Male nerds are a common breed. It’s not strange to hear of a guy fascinating with video games, comic books, anime, science and learning in general.

What about the less common, albeit frequently hunted female nerd?

We exist. And we share the same interests as male nerds. We don’t have many female friends, unless we’re lucky enough to make contact with another of our breed. Other women can easily spot us in crowds because we’re the girls without heels, designer purses or lipstick stuck up our rears.

At parties, we’re the girls in the corner surrounded by a group of guys. We aren’t hussies; we just happen to get along better with your man than you do because we have more in common with them. Give me a male nerd and we can talk about anything from astrophysics to finding the second hidden warp-whistle in Super Mario Bros. 3.

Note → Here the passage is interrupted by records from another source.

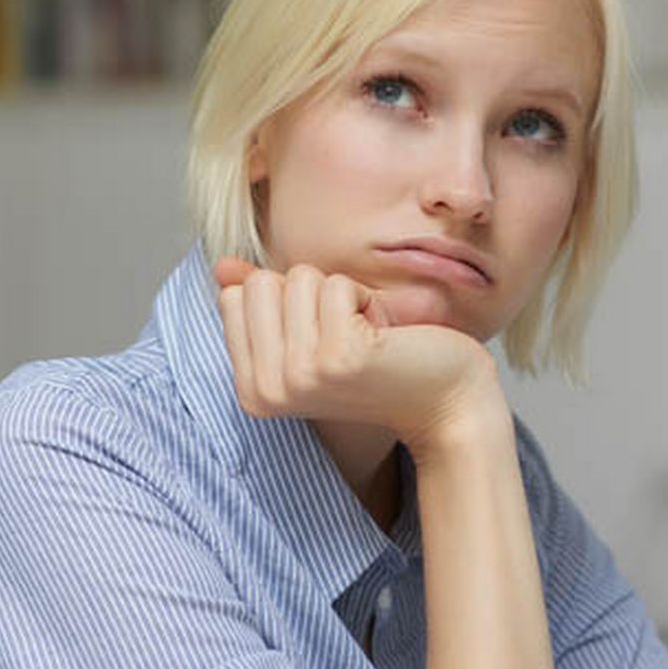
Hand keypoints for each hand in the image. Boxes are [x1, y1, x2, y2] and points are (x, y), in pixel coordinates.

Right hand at [213, 257, 501, 451]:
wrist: (447, 403)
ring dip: (343, 296)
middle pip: (260, 283)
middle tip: (348, 335)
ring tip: (369, 337)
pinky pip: (337, 285)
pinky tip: (386, 338)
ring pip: (299, 278)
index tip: (323, 339)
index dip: (288, 301)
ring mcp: (300, 375)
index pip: (237, 296)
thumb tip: (221, 265)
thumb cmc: (385, 366)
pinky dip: (369, 299)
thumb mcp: (312, 334)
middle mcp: (267, 390)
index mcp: (252, 389)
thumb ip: (264, 304)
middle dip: (311, 293)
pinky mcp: (338, 357)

Unfortunately, this scenario eventually attracts the attention of the women we typically avoid… and we feel their ice-cold stares penetrating our bodies, from our Converse all the way up to our glasses.

Let me be clear: I’m not talking about every single girl who isn’t a nerd. There are plenty of women whom I respect because, while we may not have much in common, they don’t expect me to climb on top of a high-horse just to make eye contact with them. I could name a handful or two of women I know who aren’t going to judge me based on my purple kicks and aversion to dresses.

The hardest part of a male/female-nerd alliance is when the male-nerds start dating nonnerd-girls. It’s these kind of situations that suck. As far as making friends go, I’m already at a disadvantage as I don’t have very much in common with most girls.

So, what is a nerd-girl supposed to do when one of her male-nerd friends get a new nonnerdy girlfriend or, even worse, gets married to one? Brainwashed, leash-bound and completely whipped, most male-nerds eventually push us away, per nonnerd-girl’s request.

So, Ladies, listen up:

We’re not trying to steal your boyfriend/husband. I like male-nerds because we can talk without broaching those mysterious subjects “you ladies” discuss that make both men — and myself — tune you out. I won’t fall victim to your infamous girl-talk about manicures and shoes, which women like myself can’t process because we’re too busy thinking about things that matter.

Don’t deny your male-nerd the friendship of nerd-girls! We can satisfy their intellectual needs, leaving you free to never crack-open a book or hold a controller!

If my boyfriend became close to a girl who shared all of his same interests, I’d definitely be jealous. I’m lucky that I only date guys who are smart, play video games, watch anime and who are all-around the right amount of nerdy; those are the only kinds of guys that I’m interested in. Did I mention that they had to be cute? Yeah, cute male-nerds are rare but are out there. They’re kind of guys like my boyfriend, who bought me this bouquet of 8-bit flowers, since he knows I don’t like real flowers. Real flowers just wilt and die after a few days, making them not only a waste but a hassle!

There’s one last point I’d like to make. I have very few female friends and that is upsetting at times. There aren’t many of us nerd-girls in the world, so finding someone with whom I have things in common proves difficult. I guess I’m stuck hanging out with nerdy-guys; it could be worse.